Graeme Hamilton of the National Post has an extended post looking at how the Mohawks of Kahnawake, outside of Montréal, are taking use of the jursidictional powers available to them to try to prosper. Some of these methods, involving exploiting economic niches, appeal; others, such as bans on intermarriage, are abhorrent to me.

Today, Kahnawake in many ways operates as an autonomous jurisdiction. The band council discourages members from voting in provincial or federal elections. Its economy is driven by cigarette and alcohol sales, and gambling operations outside governments deem illegal but have been powerless to stop. Its membership law forces residents to leave the reserve if they marry non-natives — the Canadian Charter of Rights & Freedoms be damned. The community runs its own schools, court and police force. Traditionalists travel the world on passports issued by the Iroquois Confederacy.

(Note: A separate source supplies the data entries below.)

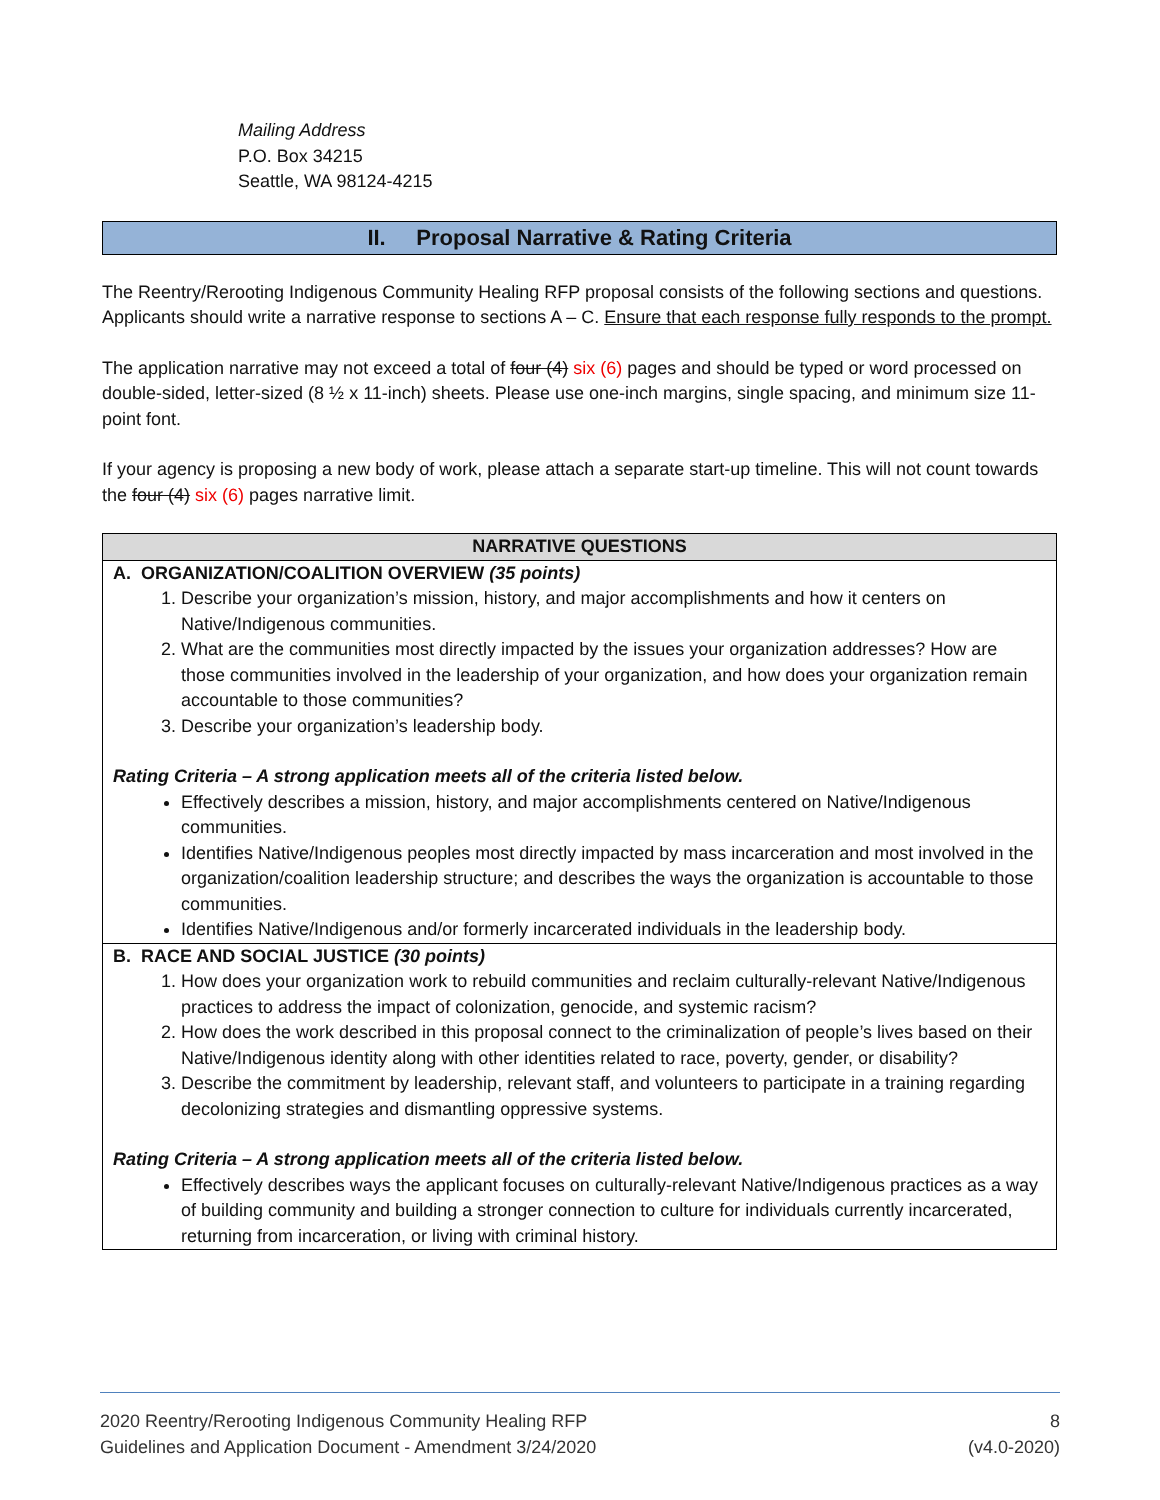Mailing Address
P.O. Box 34215
Seattle, WA 98124-4215
II. Proposal Narrative & Rating Criteria
The Reentry/Rerooting Indigenous Community Healing RFP proposal consists of the following sections and questions. Applicants should write a narrative response to sections A – C. Ensure that each response fully responds to the prompt.
The application narrative may not exceed a total of four (4) six (6) pages and should be typed or word processed on double-sided, letter-sized (8 ½ x 11-inch) sheets. Please use one-inch margins, single spacing, and minimum size 11-point font.
If your agency is proposing a new body of work, please attach a separate start-up timeline. This will not count towards the four (4) six (6) pages narrative limit.
| NARRATIVE QUESTIONS |
| --- |
| A. ORGANIZATION/COALITION OVERVIEW (35 points) 1. Describe your organization’s mission, history, and major accomplishments and how it centers on Native/Indigenous communities. 2. What are the communities most directly impacted by the issues your organization addresses? How are those communities involved in the leadership of your organization, and how does your organization remain accountable to those communities? 3. Describe your organization’s leadership body. Rating Criteria – A strong application meets all of the criteria listed below. Effectively describes a mission, history, and major accomplishments centered on Native/Indigenous communities. Identifies Native/Indigenous peoples most directly impacted by mass incarceration and most involved in the organization/coalition leadership structure; and describes the ways the organization is accountable to those communities. Identifies Native/Indigenous and/or formerly incarcerated individuals in the leadership body. |
| B. RACE AND SOCIAL JUSTICE (30 points) 1. How does your organization work to rebuild communities and reclaim culturally-relevant Native/Indigenous practices to address the impact of colonization, genocide, and systemic racism? 2. How does the work described in this proposal connect to the criminalization of people’s lives based on their Native/Indigenous identity along with other identities related to race, poverty, gender, or disability? 3. Describe the commitment by leadership, relevant staff, and volunteers to participate in a training regarding decolonizing strategies and dismantling oppressive systems. Rating Criteria – A strong application meets all of the criteria listed below. Effectively describes ways the applicant focuses on culturally-relevant Native/Indigenous practices as a way of building community and building a stronger connection to culture for individuals currently incarcerated, returning from incarceration, or living with criminal history. |
2020 Reentry/Rerooting Indigenous Community Healing RFP
Guidelines and Application Document - Amendment 3/24/2020
8
(v4.0-2020)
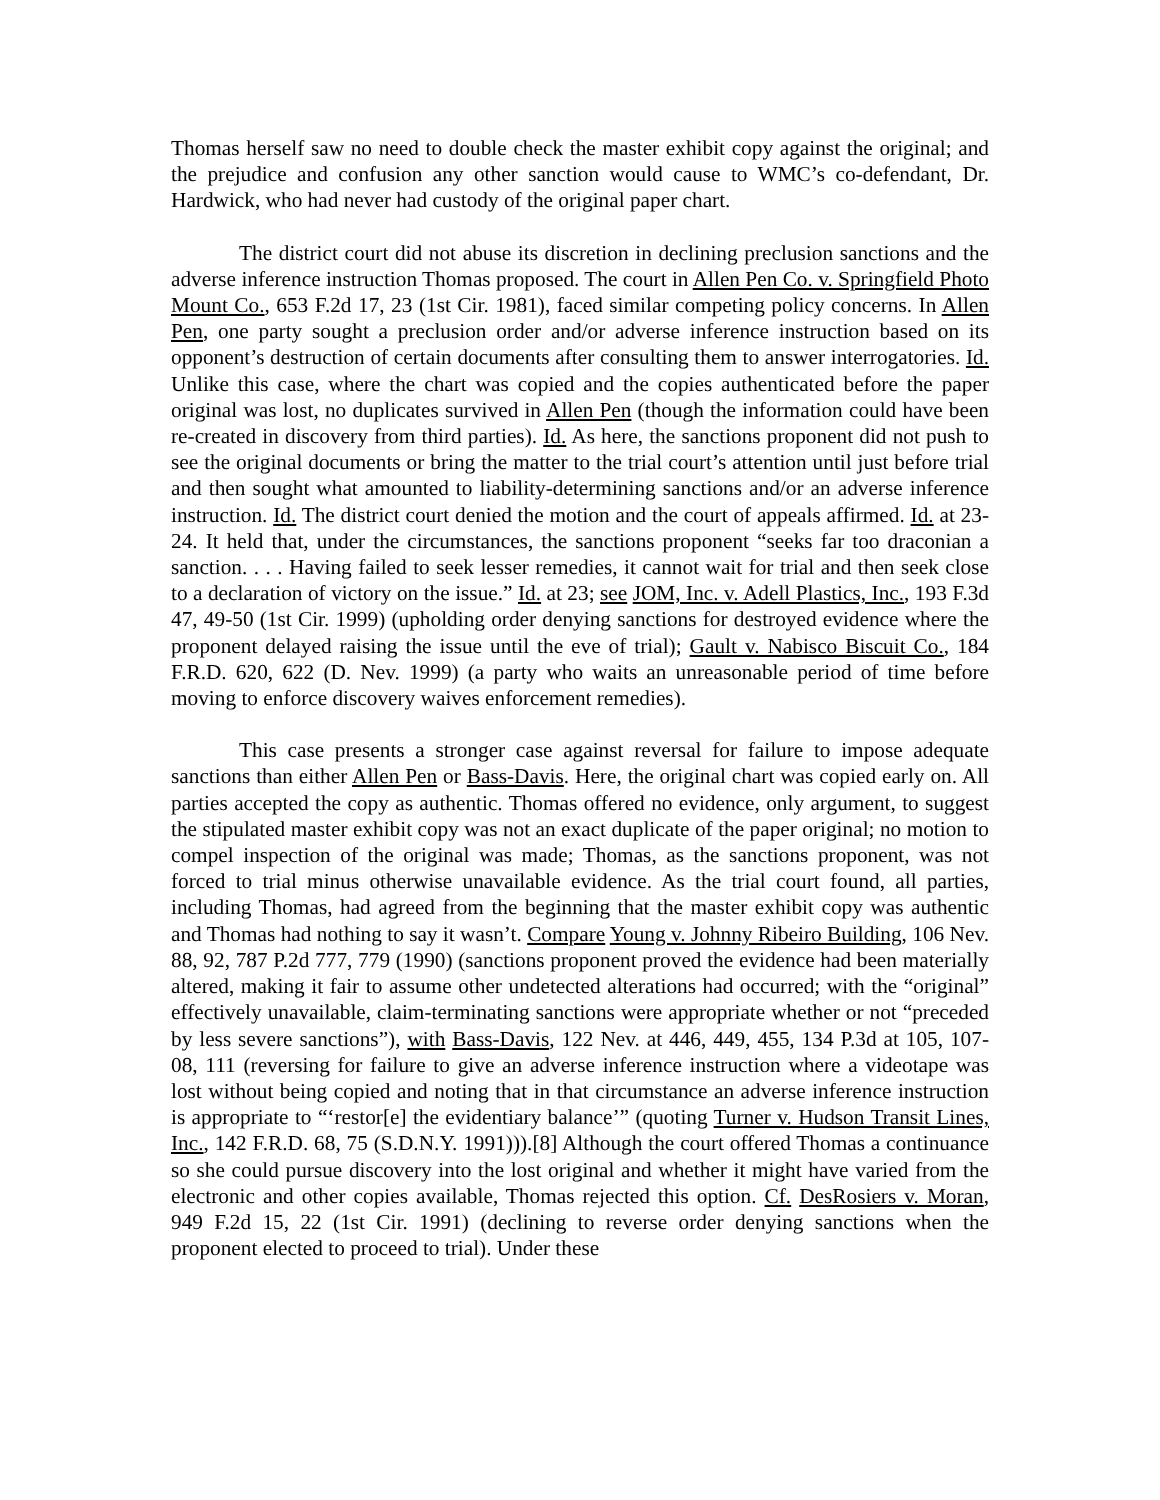Thomas herself saw no need to double check the master exhibit copy against the original; and the prejudice and confusion any other sanction would cause to WMC’s co-defendant, Dr. Hardwick, who had never had custody of the original paper chart.
The district court did not abuse its discretion in declining preclusion sanctions and the adverse inference instruction Thomas proposed. The court in Allen Pen Co. v. Springfield Photo Mount Co., 653 F.2d 17, 23 (1st Cir. 1981), faced similar competing policy concerns. In Allen Pen, one party sought a preclusion order and/or adverse inference instruction based on its opponent’s destruction of certain documents after consulting them to answer interrogatories. Id. Unlike this case, where the chart was copied and the copies authenticated before the paper original was lost, no duplicates survived in Allen Pen (though the information could have been re-created in discovery from third parties). Id. As here, the sanctions proponent did not push to see the original documents or bring the matter to the trial court’s attention until just before trial and then sought what amounted to liability-determining sanctions and/or an adverse inference instruction. Id. The district court denied the motion and the court of appeals affirmed. Id. at 23-24. It held that, under the circumstances, the sanctions proponent “seeks far too draconian a sanction. . . . Having failed to seek lesser remedies, it cannot wait for trial and then seek close to a declaration of victory on the issue.” Id. at 23; see JOM, Inc. v. Adell Plastics, Inc., 193 F.3d 47, 49-50 (1st Cir. 1999) (upholding order denying sanctions for destroyed evidence where the proponent delayed raising the issue until the eve of trial); Gault v. Nabisco Biscuit Co., 184 F.R.D. 620, 622 (D. Nev. 1999) (a party who waits an unreasonable period of time before moving to enforce discovery waives enforcement remedies).
This case presents a stronger case against reversal for failure to impose adequate sanctions than either Allen Pen or Bass-Davis. Here, the original chart was copied early on. All parties accepted the copy as authentic. Thomas offered no evidence, only argument, to suggest the stipulated master exhibit copy was not an exact duplicate of the paper original; no motion to compel inspection of the original was made; Thomas, as the sanctions proponent, was not forced to trial minus otherwise unavailable evidence. As the trial court found, all parties, including Thomas, had agreed from the beginning that the master exhibit copy was authentic and Thomas had nothing to say it wasn’t. Compare Young v. Johnny Ribeiro Building, 106 Nev. 88, 92, 787 P.2d 777, 779 (1990) (sanctions proponent proved the evidence had been materially altered, making it fair to assume other undetected alterations had occurred; with the “original” effectively unavailable, claim-terminating sanctions were appropriate whether or not “preceded by less severe sanctions”), with Bass-Davis, 122 Nev. at 446, 449, 455, 134 P.3d at 105, 107-08, 111 (reversing for failure to give an adverse inference instruction where a videotape was lost without being copied and noting that in that circumstance an adverse inference instruction is appropriate to “‘restor[e] the evidentiary balance’” (quoting Turner v. Hudson Transit Lines, Inc., 142 F.R.D. 68, 75 (S.D.N.Y. 1991))).[8] Although the court offered Thomas a continuance so she could pursue discovery into the lost original and whether it might have varied from the electronic and other copies available, Thomas rejected this option. Cf. DesRosiers v. Moran, 949 F.2d 15, 22 (1st Cir. 1991) (declining to reverse order denying sanctions when the proponent elected to proceed to trial). Under these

Asked whether the Warriors would once again take up arms to defend themselves against an outside intervention, Deer says simply, “We’re prepared for any incursion.’

On a recent weekday morning, five kilometres from the foot of Mercier Bridge, players sat around tables at Playground Poker with chips stacked high in front of them, eyeing their cards in a scene that would fit in Las Vegas.

Under Canadian law, such gambling is legal only in provincially sanctioned casinos, but Playground Poker does not have a lot of time for Canadian law. Run by a Kahnawake Mohawk and operated on Mohawk land, it and a few other poker rooms on the reserve are the most recent examples of Kahnawake flexing its jurisdictional muscle.